In recent years I have come to learn that the devil is often in the detail when it comes to Labour Budgets. Rarely is the detail disclosed in what the Chancellor says on the floor of the House of Commons.
Yesterday was no exception.
By freezing the individual personal allowance (the amount every taxpayer is permitted to earn before they start to pay income tax) every taxpayer is £48 a year worse off and £96 a year worse off for a married couple (or indeed an unmarried couple!)
The size of the deficit is now so great that the Government will have to borrow more this year and next year than the entire receipts from income tax! Astonishing.
Wrong!
The freezing of personal allowances was announced in the pre-budget report (PBR), not hidden in this budget. For some time personal allowances have been indexed to the RPI of the September prior to the PBR. The RPI September 2009 was actually negative.

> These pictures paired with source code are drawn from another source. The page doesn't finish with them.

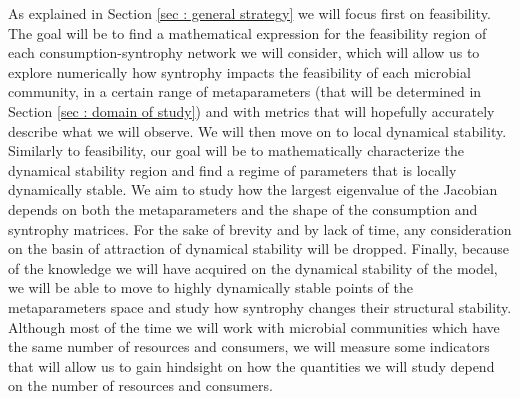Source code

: \documentclass[12pt, titlepage]{report}
\begin{document}
As explained in Section \ref{sec : general strategy} we will focus first on feasibility. The goal will be to find a mathematical expression for the feasibility region of each consumption-syntrophy network we will consider, which will allow us to explore numerically how syntrophy impacts the feasibility of each microbial community, in a certain range of metaparameters (that will be determined in Section \ref{sec : domain of study}) and with metrics that will hopefully accurately describe what we will observe. We will then move on to local dynamical stability. Similarly to feasibility, our goal will be to mathematically characterize the dynamical stability region and find a regime of parameters that is locally dynamically stable. We aim to study how the largest eigenvalue of the Jacobian depends on both the metaparameters and the shape of the consumption and syntrophy matrices. For the sake of brevity and by lack of time, any consideration on the basin of attraction of dynamical stability will be dropped. Finally, because of the knowledge we will have acquired on the dynamical stability of the model, we will be able to move to highly dynamically stable points of the metaparameters space and study how syntrophy changes their structural stability. Although most of the time we will work with microbial communities which have the same number of resources and consumers, we will measure some indicators that will allow us to gain hindsight on how the quantities we will study depend on the number of resources and consumers.
\end{document}

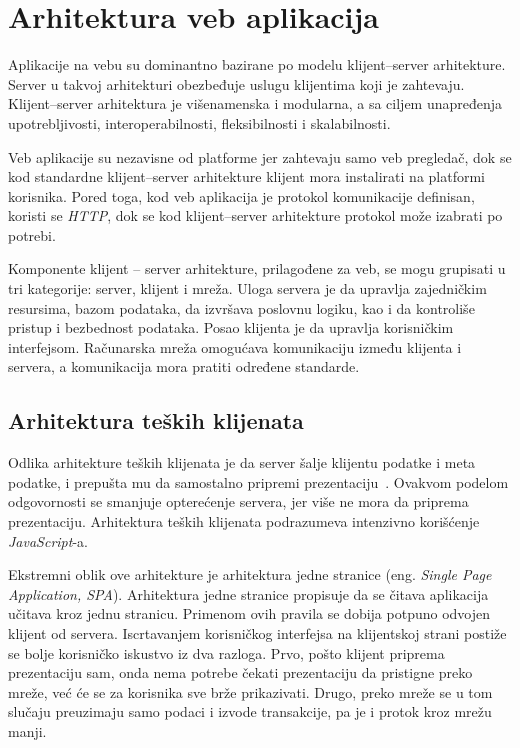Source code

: \section{Arhitektura veb aplikacija}\label{ch:arhitektura}

Aplikacije na vebu su dominantno bazirane po modelu klijent--server arhitekture. 
Server u takvoj arhitekturi obezbeđuje uslugu klijentima koji je zahtevaju. Klijent--server 
arhitektura je višenamenska i modularna, a sa ciljem unapređenja upotrebljivosti, interoperabilnosti, 
fleksibilnosti i skalabilnosti. 

Veb aplikacije su nezavisne od platforme jer zahtevaju samo veb pregledač, dok se kod standardne 
klijent--server arhitekture klijent mora instalirati na platformi korisnika. Pored toga, 
kod veb aplikacija je protokol komunikacije definisan, koristi se \textit{HTTP}, dok se kod klijent--server
arhitekture protokol može izabrati po potrebi.

Komponente klijent -- server arhitekture, prilagođene za veb, se mogu grupisati u tri kategorije: 
server, klijent i mreža. Uloga servera je da upravlja zajedničkim resursima, bazom podataka, da 
izvršava poslovnu logiku, kao i da kontroliše pristup i bezbednost podataka. Posao klijenta je da 
upravlja korisničkim interfejsom. Računarska mreža omogućava komunikaciju između klijenta i servera, 
a komunikacija mora pratiti određene standarde.

\subsection{Arhitektura teških klijenata}\label{sec:arhitektura-spa}

Odlika arhitekture teških klijenata je da server šalje klijentu podatke i meta podatke, i prepušta 
mu da samostalno pripremi prezentaciju~\cite{PVEB}. Ovakvom podelom odgovornosti se smanjuje opterećenje 
servera, jer više ne mora da priprema prezentaciju. Arhitektura teških klijenata podrazumeva intenzivno 
korišćenje \textit{JavaScript}-a.

Ekstremni oblik ove arhitekture je arhitektura jedne stranice (eng. \textit{Single Page Application, SPA}).
Arhitektura jedne stranice propisuje da se čitava aplikacija učitava kroz jednu stranicu. Primenom 
ovih pravila se dobija potpuno odvojen klijent od servera. Iscrtavanjem korisničkog 
interfejsa na klijentskoj strani postiže se bolje korisničko iskustvo iz dva razloga. Prvo, pošto klijent 
priprema prezentaciju sam, onda nema potrebe čekati prezentaciju da pristigne preko mreže, već će se za korisnika
sve brže prikazivati. Drugo, preko mreže se u tom slučaju preuzimaju samo podaci i izvode transakcije, 
pa je i protok kroz mrežu manji.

I know this is all very technical and beyond your pay grade, seeing as your job is kissing babies and regurgitating central office press releases, but at the very least you should acknowledge that calling for the raising of personal allowances is not compatible with your being appalled by the size of the PSBR.
If you are really keen to raise personal allowances, vote Liberal Democrat!
Hi Ewan,
Thanks for your comment. I think most people will be looking at the inflation rate now rather than some months ago.
David
You are not ‘most people’. You are aspiring to high office. You should know that the announcement of personal allowances for 2010-2011 had already been made and as such failure to reiterate it in the budget speech was not particularly underhand. I hope you do, so you are just taking the cheap shot I am calling you on, rather than demonstrating ignorance.
Has George Osborne made any commitment to reform the budget process so that personal allowances are indexed closer to the budget?
A raise in personal allowances would cost the treasury £2.2 billion (Daily Telegraph 09/12/2009). ‘Most people’ knew we could not afford any unnecessary tax give aways.